For as long as I can remember I assumed that the purpose of a relationship--a steady one of a considerable period, that is--was to set you on the path towards marriage and children. I love kids (in that perfectly-legal fashion ) and believed that a solid coupling was based on the exchange of marriage vows.
But lately I've had a change of heart.
I do believe that one day I may want kids, a secure environment to raise them in and maybe, if I'm lucky, someone by by side. But those are no longer the driving forces in my life. That is in no way meant to denigrate anyone who has chosen otherwise, has a happy marriage and is blessed with wonderful children. You are the truly fortunate and I say that with no sarcasm or empty sincerity at all.
But I now find the ideals I kept close to my heart for so long served more like safety nets or life floaties. As long as I was married or engaged then I felt I was 90% on the way to happiness an security. But that is never the case. I'm not saying marriage won't bring one such. For some marriage may very well be the great sundae under which you place that cherry.

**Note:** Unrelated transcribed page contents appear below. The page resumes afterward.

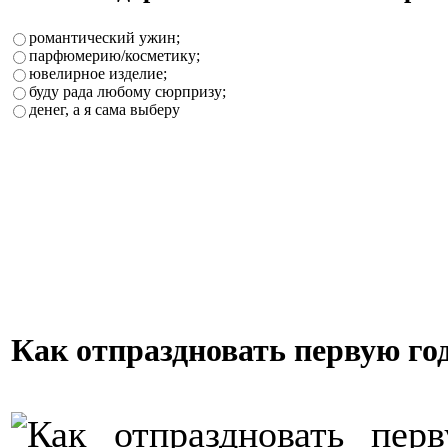
романтический ужин;
парфюмерию/косметику;
ювелирное изделие;
буду рада любому сюрпризу;
денег, а я сама выберу
Как отпраздновать первую го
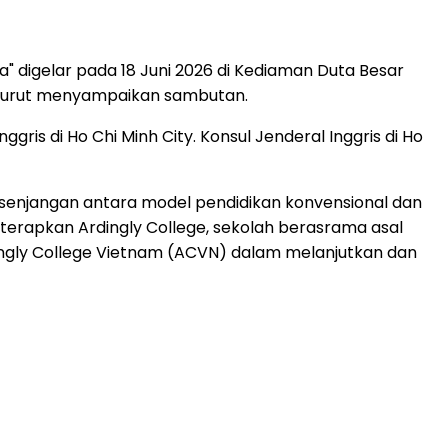
" digelar pada 18 Juni 2026 di Kediaman Duta Besar
ang turut menyampaikan sambutan.
is di Ho Chi Minh City. Konsul Jenderal Inggris di Ho
 kesenjangan antara model pendidikan konvensional dan
 diterapkan Ardingly College, sekolah berasrama asal
rdingly College Vietnam (ACVN) dalam melanjutkan dan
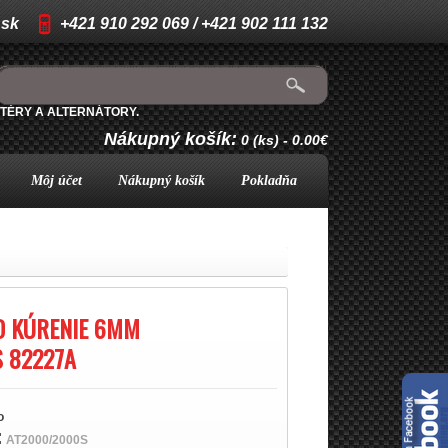
.sk
+421 910 292 069 / +421 902 111 132
TÉRY A ALTERNÁTORY.
Nákupný košík:
0 (ks) - 0.00€
Môj účet
Nákupný košík
Pokladňa
D KÚRENIE 6MM
 82227A
o
:
AT2000/2000S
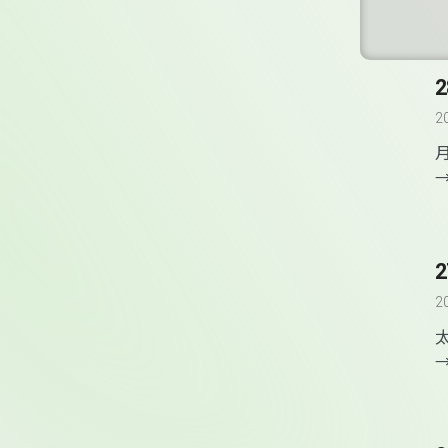
2
2
2
2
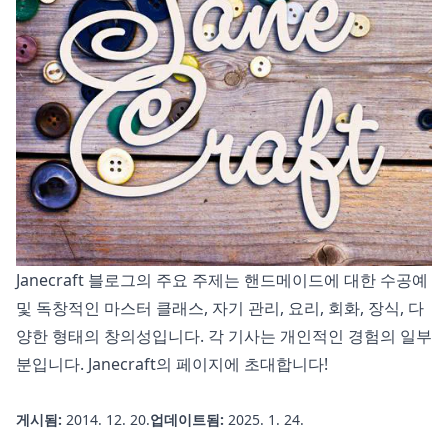
Janecraft 블로그의 주요 주제는 핸드메이드에 대한 수공예
및 독창적인 마스터 클래스, 자기 관리, 요리, 회화, 장식, 다
양한 형태의 창의성입니다. 각 기사는 개인적인 경험의 일부
분입니다.
Janecraft의 페이지에 초대합니다!
게시됨:
2014. 12. 20.
업데이트됨:
2025. 1. 24.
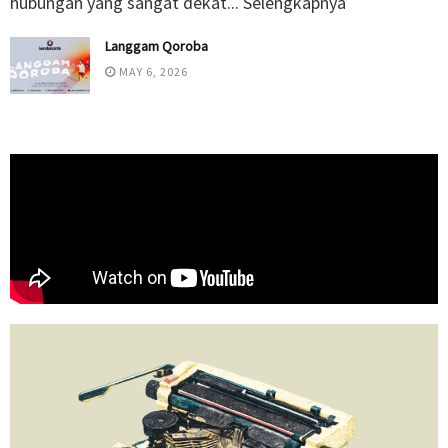
hubungan yang sangat dekat... Selengkapnya
Langgam Qoroba
MAY 6, 2026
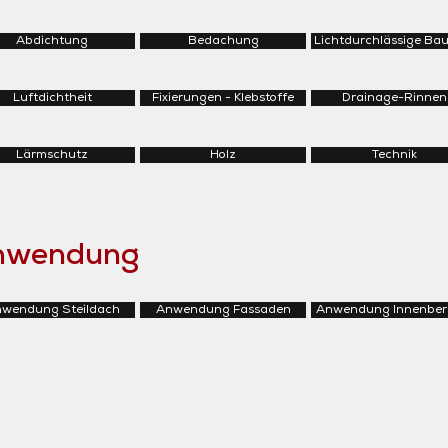
Abdichtung
Bedachung
Lichtdurchlässige Bau
Luftdichtheit
Fixierungen - Klebstoffe
Drainage-Rinnen
Lärmschutz
Holz
Technik
Anwendung
wendung Steildach
Anwendung Fassaden
Anwendung Innenber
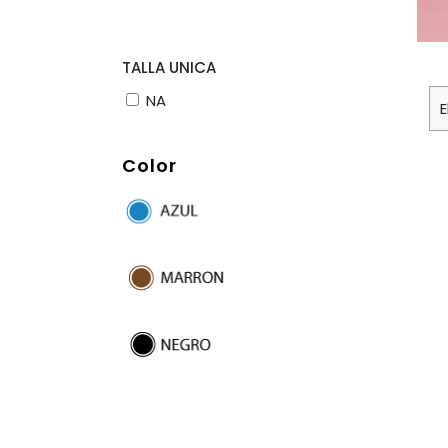
TALLA UNICA
NA
Color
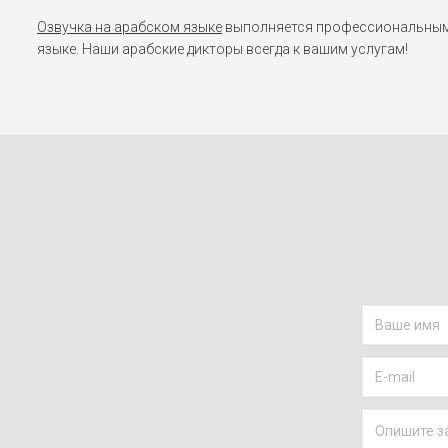
Озвучка на арабском языке
выполняется профессиональными 
языке. Наши арабские дикторы всегда к вашим услугам!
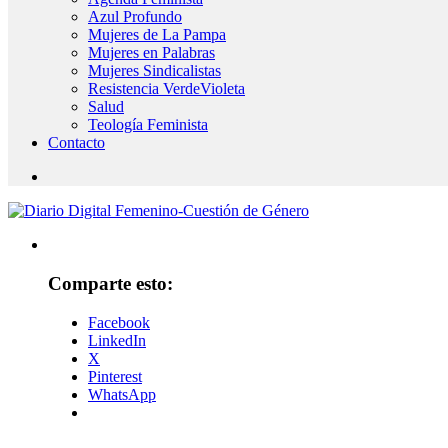
Azul Profundo
Mujeres de La Pampa
Mujeres en Palabras
Mujeres Sindicalistas
Resistencia VerdeVioleta
Salud
Teología Feminista
Contacto
Comparte esto:
Facebook
LinkedIn
X
Pinterest
WhatsApp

But people need to know themselves before they can confidently be a partner for another. I can't say I don't want to be loved. We all do, whether in or out of wedlock in whatever combination works for us. But what I want now is to be in a relationship where each person has their own thing, they're own ambition and accomplishments, and are not so intertwined. The people would certainly support and cheer the other on but it never falls into the unfortunate assigned roles of a caretaker and the cared for (barring a horrible disease or accident that would require such, since I would also have no intention of ending a relationship out of infirmity. This is about partnership, not selfishness).

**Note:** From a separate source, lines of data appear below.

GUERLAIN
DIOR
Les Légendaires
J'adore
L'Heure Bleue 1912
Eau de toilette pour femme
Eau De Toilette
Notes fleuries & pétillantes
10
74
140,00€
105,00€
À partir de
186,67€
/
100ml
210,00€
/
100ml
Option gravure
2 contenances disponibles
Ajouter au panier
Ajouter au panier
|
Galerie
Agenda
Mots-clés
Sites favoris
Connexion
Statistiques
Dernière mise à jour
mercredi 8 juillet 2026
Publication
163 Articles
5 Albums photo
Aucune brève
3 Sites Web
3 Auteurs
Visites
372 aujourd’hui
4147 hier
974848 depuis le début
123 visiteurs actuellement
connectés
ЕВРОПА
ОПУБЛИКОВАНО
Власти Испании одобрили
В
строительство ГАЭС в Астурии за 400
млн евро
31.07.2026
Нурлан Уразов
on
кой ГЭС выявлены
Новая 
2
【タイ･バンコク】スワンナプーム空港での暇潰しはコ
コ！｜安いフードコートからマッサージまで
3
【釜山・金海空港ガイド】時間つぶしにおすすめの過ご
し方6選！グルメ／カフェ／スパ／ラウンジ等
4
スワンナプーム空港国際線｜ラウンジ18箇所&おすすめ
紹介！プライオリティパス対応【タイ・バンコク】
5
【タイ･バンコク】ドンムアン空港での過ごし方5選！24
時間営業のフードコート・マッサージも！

I'm almost certainly rambling here. These thoughts have been with me for weeks but this is my first attempt to try and craft them as some sort of coupling canon. I want the person I love to be able to fulfill their best goals. I want the same for me. And, when the time seems right out of professional, financial but most importantly emotional stability, then the idea of children may very well become a reality.
I don't expect everyone to agree with this. I welcome all different opinions. I want to hear from people, not talk at them or just stay locked in my headspace with ideas I'm too afraid to challenge. One of the driving forces for me now is the courage to, quite frankly, fuck up. Only then can I finally figure out where my horizon line is and my path to it, alone or with another. So please, I implore you to share your thoughts.